Validating during Range processing

Lesson contents

Goat movie ratings

It's Wilde Week in goatville. The Wildes are like the Oscars, but for goat movies.

You have a worksheet like this:

Movie data

The data starts in row 9. Each record has four fields:

  • Movie title
  • Genre (romance, action, or scifi)
  • Average critic rating, from 1 to 5
  • Average viewer rating, from 1 to 5

The data is not reliable, unfortunately. You can see a few errors in the screen shot.

You want to compute the stuff in rows 4 to 6:

  • Number of valid records
  • Number of invalid records
  • Number of records where the viewer rating is higher than the critic rating.

You can download a solution.

Pattern

In the previous lesson on normalization, the pattern was something like this:

  • For each record:
  •   Grab the record's data from the Range
  •   Normalize the data
  •   Process the data

Let's add one more line. It will be the final shiny on this pattern.

  • For each record:
  •   Grab the record's data from the Range
  •   Normalize the data
  •   Validate the data
  •   Process the data

So, after we normalize the fields in a record, we'll check them for errors.

Goat

​M0000t!

All but validation

Here's the code, except for the validation.

  • 'Set up the Range.
  • Set rMovieRecords = Range(Cells(9, 1), Cells(9, 1).End(xlToRight).End(xlDown))
  • sCountAllRecords = rMovieRecords.Rows.Count
  • 'Initialize
  • sCountValidRecords = 0
  • sCountInvalidRecords = 0
  • sCountViewerMoreThanCritic = 0
  • For sRecordNumber = 1 To sCountAllRecords
  •     'Read the current record
  •     tTitle = rMovieRecords.Cells(sRecordNumber, TITLE_COLUMN)
  •     tGenre = rMovieRecords.Cells(sRecordNumber, GENRE_COLUMN)
  •     sCriticRating = rMovieRecords.Cells(sRecordNumber, CRITIC_RATING_COLUMN)
  •     sViewerRating = rMovieRecords.Cells(sRecordNumber, VIEWER_RATING_COLUMN)
  •  
  •     'Normalize title and genre
  •     tTitle = Trim(tTitle)
  •     tGenre = LCase(Trim(tGenre))
  •  
  •     'Process
  •     sCountValidRecords = sCountValidRecords + 1
  •     If sViewerRating > sCriticRating Then
  •         sCountViewerMoreThanCritic = sCountViewerMoreThanCritic + 1
  •     End If
  •  
  • Next sRecordNumber
  •  
  • 'Output
  • Cells(4, 2) = sCountValidRecords
  • Cells(5, 2) = sCountInvalidRecords
  • Cells(6, 2) = sCountViewerMoreThanCritic

There's a For loop to run through the data:

  • sCountAllRecords = rMovieRecords.Rows.Count
  • ...
  • For sRecordNumber = 1 To sCountAllRecords
  •     ...
  • Next sRecordNumber

Inside the loop, the first thing is to grab the fields for the current record.
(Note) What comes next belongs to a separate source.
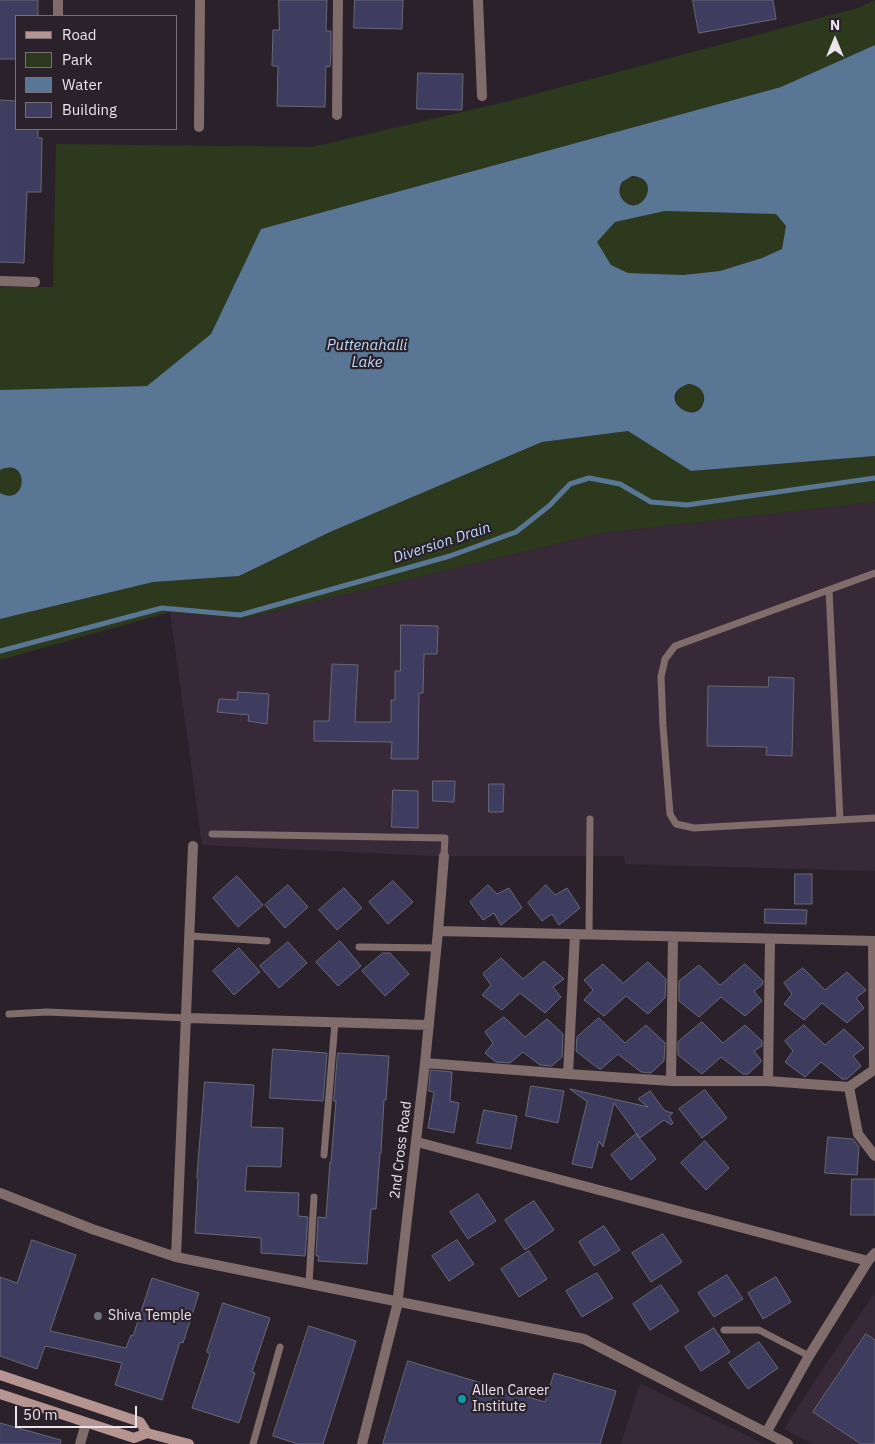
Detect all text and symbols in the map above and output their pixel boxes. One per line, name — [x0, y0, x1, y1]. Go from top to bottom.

Here's the pseudocode:

  • For each record:
  •   Grab the record's data from the Range
  •   Normalize the data
  •   Process the data

Here's the real code.

  • For sRecordNumber = 1 To sCountAllRecords
  •     'Read the current record
  •     tTitle = rMovieRecords.Cells(sRecordNumber, TITLE_COLUMN)
  •     tGenre = rMovieRecords.Cells(sRecordNumber, GENRE_COLUMN)
  •     sCriticRating = rMovieRecords.Cells(sRecordNumber, CRITIC_RATING_COLUMN)
  •     sViewerRating = rMovieRecords.Cells(sRecordNumber, VIEWER_RATING_COLUMN)
  •     ...
  • Next sRecordNumber

The next step is to normalize.

  • For each record:
  •   Grab the record's data from the Range
  •   Normalize the data
  •   Process the data

The code:

  • For sRecordNumber = 1 To sCountAllRecords
  •     ...
  •     'Normalize title and genre
  •     tTitle = Trim(tTitle)
  •     tGenre = LCase(Trim(tGenre))
  •     ...
  • Next sRecordNumber

The last step is processing.

  • For each record:
  •   Grab the record's data from the Range
  •   Normalize the data
  •   Process the data

The code:

  • For sRecordNumber = 1 To sCountAllRecords
  •     ...
  •     'Process
  •     sCountValidRecords = sCountValidRecords + 1
  •     If sViewerRating > sCriticRating Then
  •         sCountViewerMoreThanCritic = sCountViewerMoreThanCritic + 1
  •     End If
  • Next sRecordNumber

The flag pattern for validation

Let's add the validation. We have three fields to check:

  • Genre (romance, action, or scifi)
  • Average critic rating, from 1 to 5
  • Average viewer rating, from 1 to 5

We want to do the processing only if all of the fields have valid data. If there's an error in any field of a record, we want to ignore the record.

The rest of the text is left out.